Monday, 10. March 2014
04. 10. 12. - 15:45
A Romanian geologist claims to have discovered a giant meteorite fragment from the much larger meteorite that wiped out the dinosaurs.
Scientists have long speculated that the dinosaurs died out when a massive meteorite hit the earth, creating a massive dust cloud that blocked out the sun.
Some have said the meteorite landed in Mexico but more recent studies suggest that this was merely a fragment of the much larger meteorite that struck the earth at another location - a fragment that may have now been found in Romania according to Geologist Marius Paniti.
The meteorite that killed the dinosaurs would have caused tidal waves thousands of meters high, and a cloud of super-heated dust, ash and steam that spread from the crater, as the super heated meteorite burrowed underground in less than a second.
Rock and meteorite fragments, ejected out of the atmosphere by the blast, would have been heated to incandescence upon re-entry, broiling the Earth's surface and igniting global wildfires.
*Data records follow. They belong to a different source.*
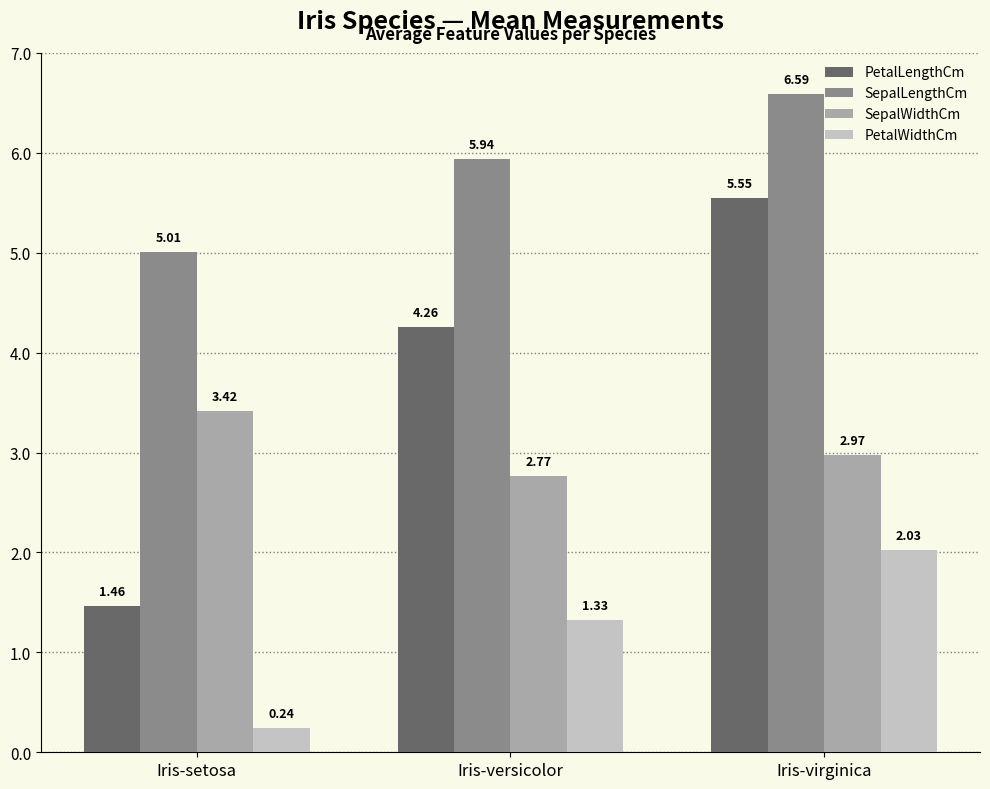

What is the label of the 3rd bar from the left?

Iris-virginica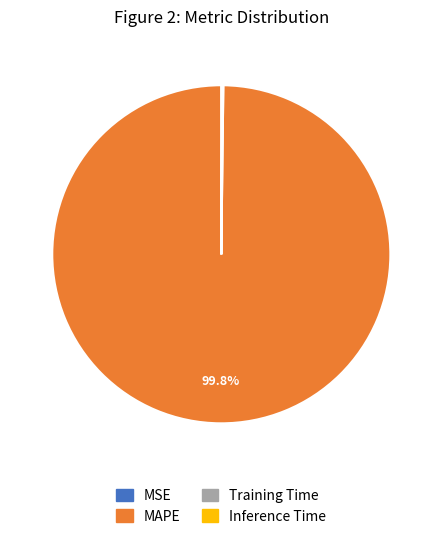

Is there a majority slice in this chart?

Yes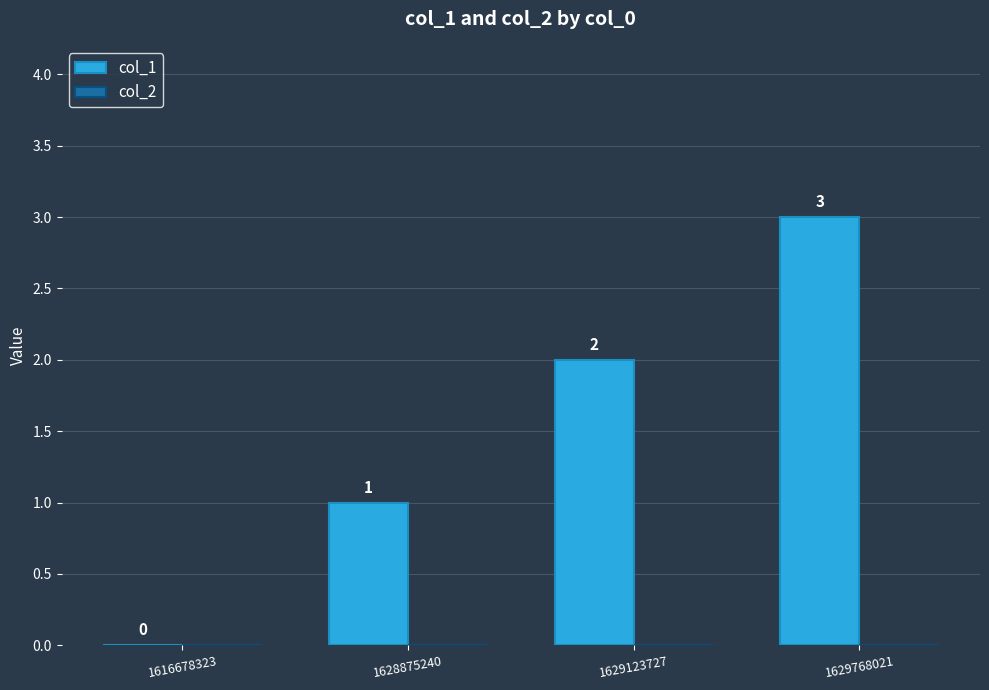

At which category does the chart reach its peak across all series?

1629768021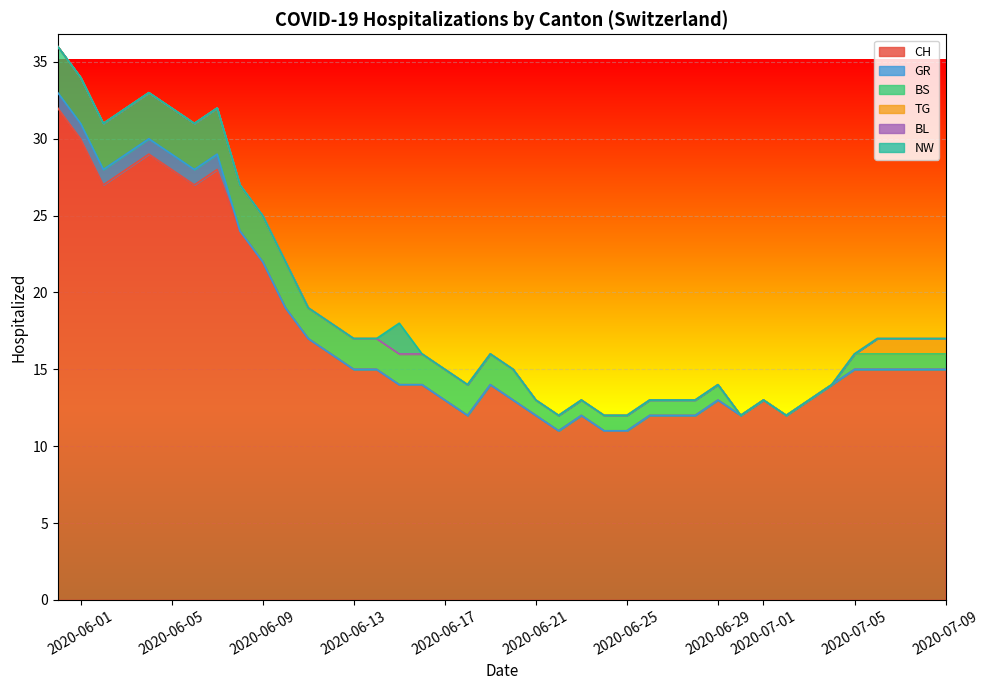

What is the spread (max minus min) of values at 2020-07-05?

15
And the colossal shock waves would have triggered global earthquakes and volcanic eruptions with cloud and dust particles covering the entire surface of the Earth for several years, creating a harsh environment for living things.
Geologist Paniti from the University of Timisoara claims to have found a huge fragment of what was the biggest meteorite that has ever fallen on Earth in a cave at Caraş Severin in Cheile Caraşului.
He is so convinced of his find that he has even written to the Guinness Book of Records to register the claim, saying that the massive fragment is still embedded in the wall of the Romanian cave but it is already clear that it is the biggest ever found.
He said: "I was exploring with part of the group and took a slightly different route down a very narrow hole. There embedded in the wall were brightly coloured rocks that I at first thought might be precious stones.
"In the torchlight there were red, yellow and gold fragments as well as some that were pitch black. On closer examination I realised that they were regular rocks which had been subject to extreme heat as would have been caused by entry to the earth's atmosphere."
He added that the unique thing about the meteorite was the amazing toughness of the rock - that was as hard as diamond and could cut glass, he said.
Tests so fat have indicated the meteorite was over 60 million years old and it is believed that it is a fragment of a giant meteorite that hit what was then the Tethis sea, during the Jurassic or Cretaceous period.
Paniti said that the rock had been fused to look like glass in places that would have been caused by the immense heat caused during entry to the earth's atmosphere.
He said: "It had obviously melted because of the incredible heat, it looked like a Swiss cheese."
Experts in Timisoara that have tested fragments say that it is a meteorite - and confirmed that the size of the object would make it the largest ever found.